- NG Firewall firmware versions 4.2.x, 5.0.x, 5.2.x
- netfence firmware versions 4.2.x
The ngadmin client does not support management of gateways that have a HIGHER version number than the ngadmin client itself. This may lead to an inconsistent system configuration and can cause operative malfunctions.
Of course the ngadmin client is capable of managing gateways that have a LOWER version number than the ngadmin client itself.
To solve this problem, a manual intervention on the configuration file responsible for VPN-tunnel configuration is needed.
If you are not familiar with the vi text editor please get in contact with support to avoid further-reaching impacts to your actual configuration.
Manual configured "Advanced RAW ISAKMP Settings" got lost.
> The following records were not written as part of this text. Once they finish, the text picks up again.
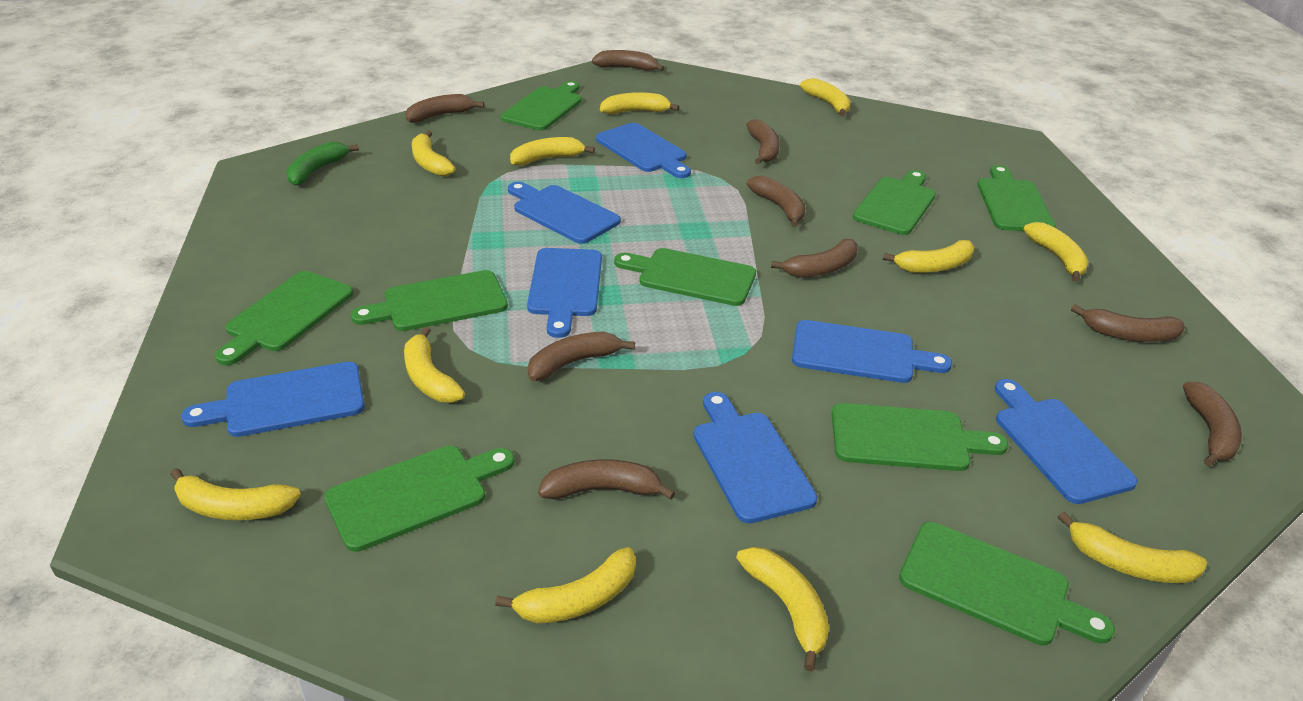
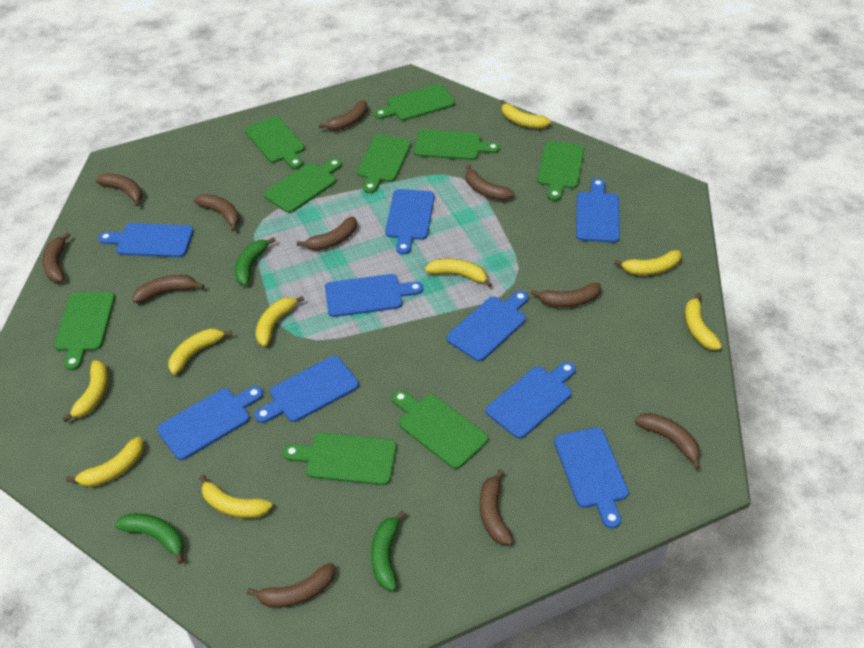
blue cutting board: [181,362,365,437] [508,182,621,244] [527,248,602,338] [596,123,691,178] [693,392,818,523] [792,320,952,383] [995,379,1138,504] = 7 -> [98,223,194,257] [157,386,263,460] [255,356,359,423] [325,274,423,317] [385,189,435,255] [447,291,528,361] [486,362,576,439] [554,427,629,529] [576,178,620,243] = 9
brown banana: [405,94,484,123] [528,331,635,381] [538,460,675,500] [592,50,664,71] [746,119,780,165] [747,176,805,227] [771,239,858,278] [1071,304,1185,342] [1183,382,1242,466] = 9 -> [42,232,71,282] [96,173,143,207] [133,275,204,303] [194,194,240,232] [247,563,335,608] [297,217,357,251] [319,100,368,131] [466,165,514,201] [480,469,513,545] [531,283,601,307] [635,413,700,470] = 11
green banana: [286,142,359,186] = 1 -> [115,513,184,564] [235,237,276,286] [371,510,406,591] = 3
yellow banana: [170,468,301,520] [404,327,465,403] [412,131,455,176] [495,547,636,623] [510,137,595,166] [600,92,679,114] [736,547,829,672] [800,78,851,117] [883,240,974,273] [1023,222,1089,282] [1058,512,1207,583] = 11 -> [62,360,108,422] [66,437,144,487] [168,328,232,375] [200,475,272,518] [255,296,305,347] [425,259,492,287] [500,100,551,129] [614,250,681,275] [685,293,722,350] = 9

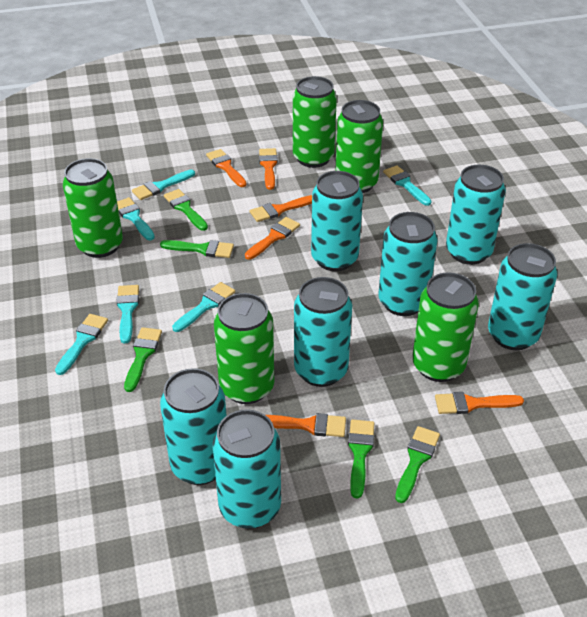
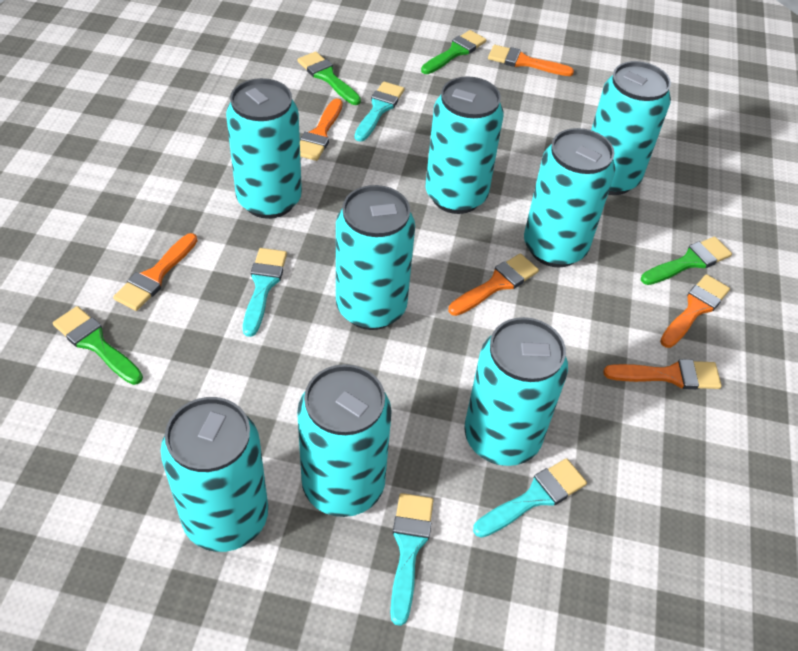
green brush: [124,327,162,392] [160,240,234,258] [164,189,208,231] [348,419,374,498] [395,426,440,503] = 5 -> [53,306,143,385] [297,51,361,105] [421,30,486,74] [641,237,732,285] = 4
green can: [63,158,123,258] [214,293,274,404] [293,76,337,168] [335,100,383,193] [412,272,479,382] = 5 -> none = 0
turquoise brush: [55,314,108,375] [116,285,139,343] [117,197,155,240] [132,170,195,200] [172,282,235,332] [383,165,432,206] = 6 -> [243,248,287,337] [355,81,405,142] [390,493,434,626] [473,458,587,538] = 4
turquoise can: [160,368,227,485] [213,409,281,529] [294,277,352,387] [311,171,363,271] [378,212,438,316] [446,165,506,265] [488,243,557,350] = 7 -> [161,397,268,552] [226,78,302,219] [297,364,392,517] [336,185,415,330] [426,76,504,214] [464,317,568,466] [524,128,615,267] [591,61,671,195] = 8

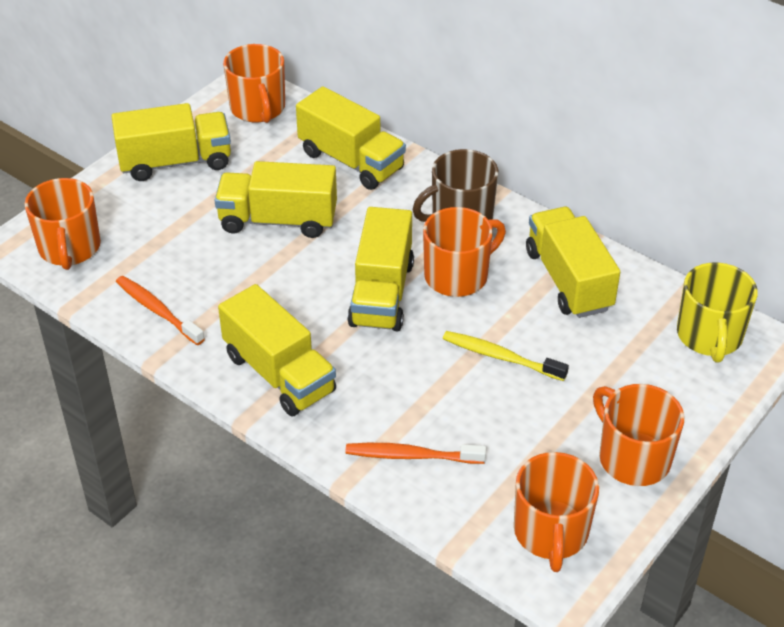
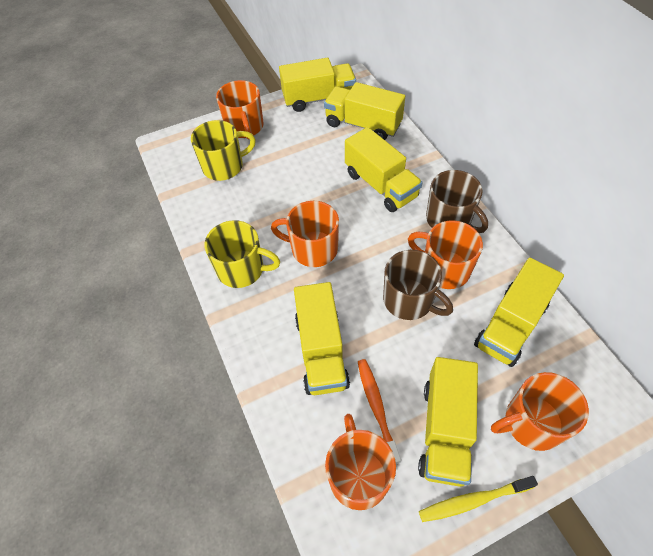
brown mug: [413,149,498,222] = 1 -> [383,250,453,320] [426,170,488,233] = 2
orange toothbrush: [116,276,205,345] [345,443,486,464] = 2 -> [358,359,401,464] = 1
yellow mug: [677,262,758,363] = 1 -> [191,120,256,181] [205,220,280,288] = 2

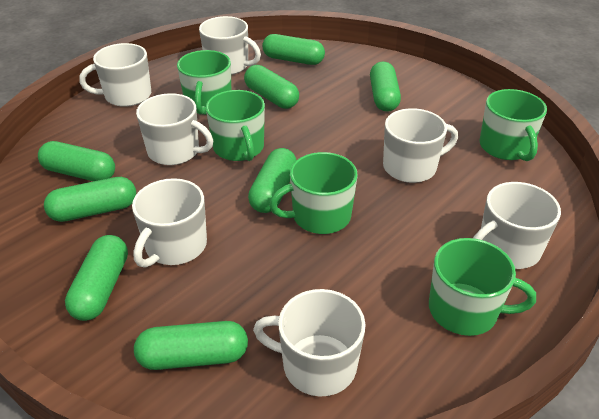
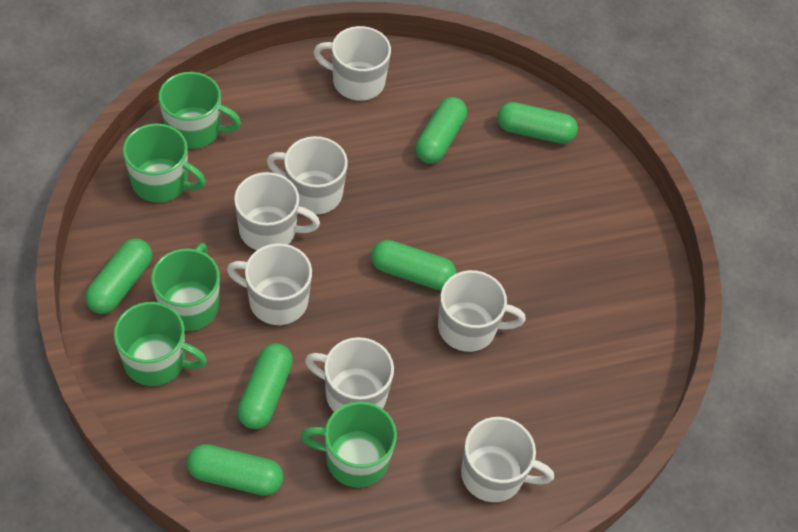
green capsule: [38,141,115,181] [44,177,136,222] [65,235,128,321] [134,321,248,370] [244,65,299,109] [248,148,296,213] [262,34,325,65] [370,61,401,112] = 8 -> [85,238,152,314] [187,444,284,496] [237,343,293,429] [371,240,457,290] [415,97,467,163] [497,102,578,144] = 6

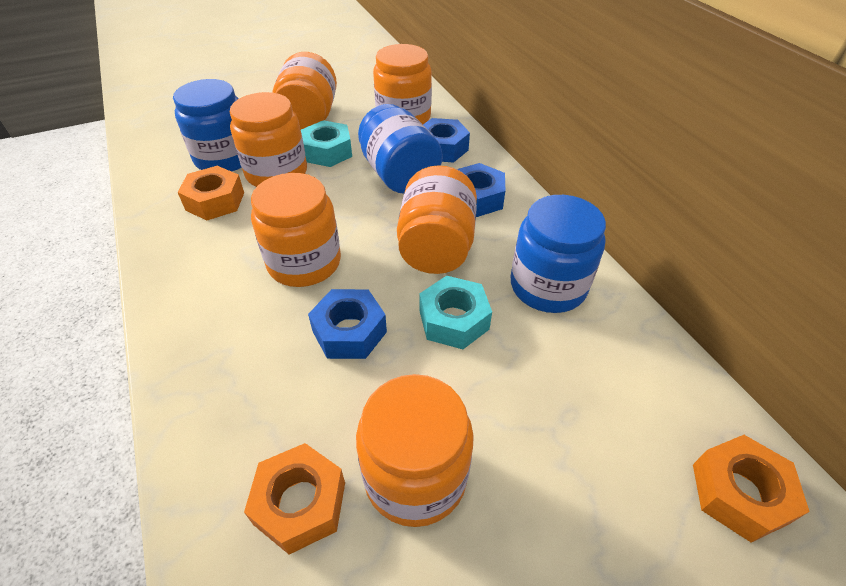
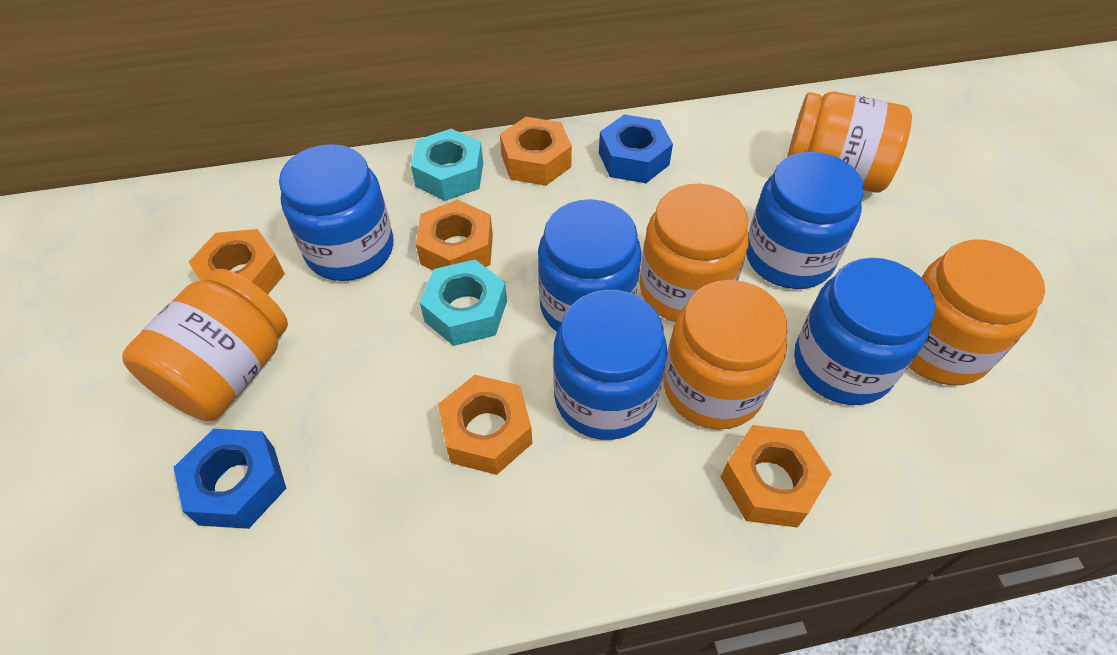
blue jar: [173,79,242,172] [358,104,443,194] [511,195,606,313] = 3 -> [279,144,393,281] [538,199,642,332] [553,290,667,440] [746,152,864,289] [794,257,935,405] = 5
blue nut: [308,289,387,359] [423,118,470,163] [457,163,506,217] = 3 -> [173,429,286,529] [599,114,673,183] = 2
orange jar: [230,92,307,187] [251,173,341,287] [272,52,337,130] [356,374,474,527] [373,44,432,124] [397,165,477,274] = 6 -> [122,269,288,421] [639,184,749,322] [663,280,787,430] [787,91,912,193] [909,239,1045,385] = 5
orange nut: [178,166,244,220] [244,443,345,555] [693,435,810,543] = 3 -> [189,229,285,294] [416,200,493,270] [438,375,532,475] [500,117,572,186] [721,425,832,528] = 5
If necessary these settings need to be re-configured for each IPSec-tunnel.
Any other IPSec-tunnelsettings are recoverable.
Step 1: Block the rangeconf-service (or boxconfig-service in case of a single box) to avoid simultaneous access to the affected configuration file.
Step 2: Enter Command Line, login as root and open / edit the responsible file as described.
On control center-boxes:
vi /opt/phion/maintree/configroot/<rangenumber>/<clustername>/clusterservers/<servername>/services/<servicename>/vpntunnel.conf
On single-boxes:
vi /opt/phion/config/configroot/servers/<servername>/services/<servicename>/vpntunnel.conf
Locate the string RAWIPSEC, change these sections like described below and save the file.
Wrong:
PRESHARED = 0123456789012345678900
REPLAYSIZE = 0
Correct:
PRESHARED = 0123456789012345678900RAWIPSEC = -----BEGIN Text-----
-----END Text-----
REPLAYSIZE = 0
Step 3: Activate the changed configuration:
On control centers:
Start the rangeconf-service and trigger a complete update ("Control" > "Configuration Updates") by rightclicking the affected box and selecting "Complete Update" in the context menu.
On single boxes:
Start the boxconfig-service, open the Site to Site configuration ("Config" > "Box" > "Virtual Servers" > "<Servername>" > "Assigned Services" > "<Servicename>" > "Site to Site") and perform a dummy-change to trigger a rewrite of some used internal VPN-configfiles.